### [Task details]
Copy out the text of every item below word for word, leaving out the pictures.

- - - - - - -

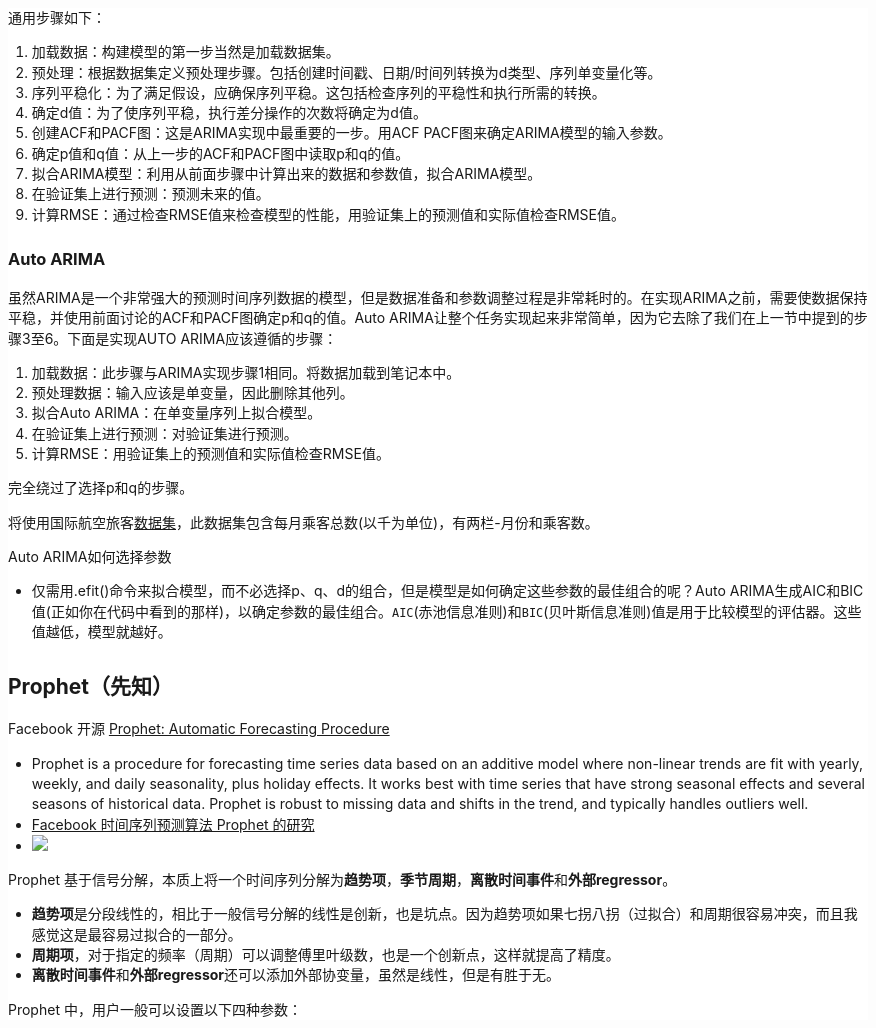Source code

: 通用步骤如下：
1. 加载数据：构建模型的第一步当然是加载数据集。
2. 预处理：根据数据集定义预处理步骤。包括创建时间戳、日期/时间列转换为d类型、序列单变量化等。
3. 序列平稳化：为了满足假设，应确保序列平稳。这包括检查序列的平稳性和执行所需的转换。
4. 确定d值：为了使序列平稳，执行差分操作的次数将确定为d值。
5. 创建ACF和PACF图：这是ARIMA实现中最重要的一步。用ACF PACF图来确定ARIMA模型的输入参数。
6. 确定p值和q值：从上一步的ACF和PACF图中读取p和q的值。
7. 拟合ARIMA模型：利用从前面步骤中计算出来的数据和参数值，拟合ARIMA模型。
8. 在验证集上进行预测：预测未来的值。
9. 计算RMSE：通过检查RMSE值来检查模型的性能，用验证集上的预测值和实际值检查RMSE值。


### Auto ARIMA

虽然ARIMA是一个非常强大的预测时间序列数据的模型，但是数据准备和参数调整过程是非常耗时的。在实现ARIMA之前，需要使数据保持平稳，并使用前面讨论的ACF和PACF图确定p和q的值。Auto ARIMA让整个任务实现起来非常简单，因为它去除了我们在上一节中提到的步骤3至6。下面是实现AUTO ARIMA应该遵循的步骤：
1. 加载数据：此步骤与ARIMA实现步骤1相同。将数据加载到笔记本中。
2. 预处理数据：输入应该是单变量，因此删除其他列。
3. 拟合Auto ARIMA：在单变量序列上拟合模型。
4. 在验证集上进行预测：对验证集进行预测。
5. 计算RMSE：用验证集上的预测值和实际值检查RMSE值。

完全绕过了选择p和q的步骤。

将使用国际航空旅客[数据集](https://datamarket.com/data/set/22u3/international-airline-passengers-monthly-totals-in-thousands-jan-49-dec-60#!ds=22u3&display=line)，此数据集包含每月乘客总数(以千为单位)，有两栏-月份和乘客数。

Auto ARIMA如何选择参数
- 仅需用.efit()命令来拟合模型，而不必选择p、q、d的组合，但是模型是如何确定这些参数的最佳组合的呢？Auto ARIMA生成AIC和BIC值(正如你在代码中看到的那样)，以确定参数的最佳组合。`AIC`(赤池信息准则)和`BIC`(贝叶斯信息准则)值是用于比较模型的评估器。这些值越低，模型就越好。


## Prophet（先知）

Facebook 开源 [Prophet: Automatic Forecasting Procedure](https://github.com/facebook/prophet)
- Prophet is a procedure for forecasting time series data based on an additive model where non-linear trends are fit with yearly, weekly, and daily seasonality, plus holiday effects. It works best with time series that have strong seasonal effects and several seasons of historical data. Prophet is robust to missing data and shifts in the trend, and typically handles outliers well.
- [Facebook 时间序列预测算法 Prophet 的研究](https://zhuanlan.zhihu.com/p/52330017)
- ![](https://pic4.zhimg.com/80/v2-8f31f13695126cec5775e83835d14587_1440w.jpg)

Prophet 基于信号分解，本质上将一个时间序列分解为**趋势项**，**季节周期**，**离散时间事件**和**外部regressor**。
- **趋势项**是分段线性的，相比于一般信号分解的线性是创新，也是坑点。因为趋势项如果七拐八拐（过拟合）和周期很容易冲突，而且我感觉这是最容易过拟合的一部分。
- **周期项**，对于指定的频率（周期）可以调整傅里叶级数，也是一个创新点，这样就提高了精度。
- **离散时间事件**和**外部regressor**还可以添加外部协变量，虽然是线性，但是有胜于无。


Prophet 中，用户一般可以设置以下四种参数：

- - - - - - -

### [Written solution]
Source code

: 通用步骤如下：
1. 加载数据：构建模型的第一步当然是加载数据集。
2. 预处理：根据数据集定义预处理步骤。包括创建时间戳、日期/时间列转换为d类型、序列单变量化等。
3. 序列平稳化：为了满足假设，应确保序列平稳。这包括检查序列的平稳性和执行所需的转换。
4. 确定d值：为了使序列平稳，执行差分操作的次数将确定为d值。
5. 创建ACF和PACF图：这是ARIMA实现中最重要的一步。用ACF PACF图来确定ARIMA模型的输入参数。
6. 确定p值和q值：从上一步的ACF和PACF图中读取p和q的值。
7. 拟合ARIMA模型：利用从前面步骤中计算出来的数据和参数值，拟合ARIMA模型。
8. 在验证集上进行预测：预测未来的值。
9. 计算RMSE：通过检查RMSE值来检查模型的性能，用验证集上的预测值和实际值检查RMSE值。


### Auto ARIMA

虽然ARIMA是一个非常强大的预测时间序列数据的模型，但是数据准备和参数调整过程是非常耗时的。在实现ARIMA之前，需要使数据保持平稳，并使用前面讨论的ACF和PACF图确定p和q的值。Auto ARIMA让整个任务实现起来非常简单，因为它去除了我们在上一节中提到的步骤3至6。下面是实现AUTO ARIMA应该遵循的步骤：
1. 加载数据：此步骤与ARIMA实现步骤1相同。将数据加载到笔记本中。
2. 预处理数据：输入应该是单变量，因此删除其他列。
3. 拟合Auto ARIMA：在单变量序列上拟合模型。
4. 在验证集上进行预测：对验证集进行预测。
5. 计算RMSE：用验证集上的预测值和实际值检查RMSE值。

完全绕过了选择p和q的步骤。

将使用国际航空旅客[数据集](https://datamarket.com/data/set/22u3/international-airline-passengers-monthly-totals-in-thousands-jan-49-dec-60#!ds=22u3&display=line)，此数据集包含每月乘客总数(以千为单位)，有两栏-月份和乘客数。

Auto ARIMA如何选择参数
- 仅需用.efit()命令来拟合模型，而不必选择p、q、d的组合，但是模型是如何确定这些参数的最佳组合的呢？Auto ARIMA生成AIC和BIC值(正如你在代码中看到的那样)，以确定参数的最佳组合。`AIC`(赤池信息准则)和`BIC`(贝叶斯信息准则)值是用于比较模型的评估器。这些值越低，模型就越好。


## Prophet（先知）

Facebook 开源 [Prophet: Automatic Forecasting Procedure](https://github.com/facebook/prophet)
- Prophet is a procedure for forecasting time series data based on an additive model where non-linear trends are fit with yearly, weekly, and daily seasonality, plus holiday effects. It works best with time series that have strong seasonal effects and several seasons of historical data. Prophet is robust to missing data and shifts in the trend, and typically handles outliers well.
- [Facebook 时间序列预测算法 Prophet 的研究](https://zhuanlan.zhihu.com/p/52330017)
- ![](https://pic4.zhimg.com/80/v2-8f31f13695126cec5775e83835d14587_1440w.jpg)

Prophet 基于信号分解，本质上将一个时间序列分解为**趋势项**，**季节周期**，**离散时间事件**和**外部regressor**。
- **趋势项**是分段线性的，相比于一般信号分解的线性是创新，也是坑点。因为趋势项如果七拐八拐（过拟合）和周期很容易冲突，而且我感觉这是最容易过拟合的一部分。
- **周期项**，对于指定的频率（周期）可以调整傅里叶级数，也是一个创新点，这样就提高了精度。
- **离散时间事件**和**外部regressor**还可以添加外部协变量，虽然是线性，但是有胜于无。


Prophet 中，用户一般可以设置以下四种参数：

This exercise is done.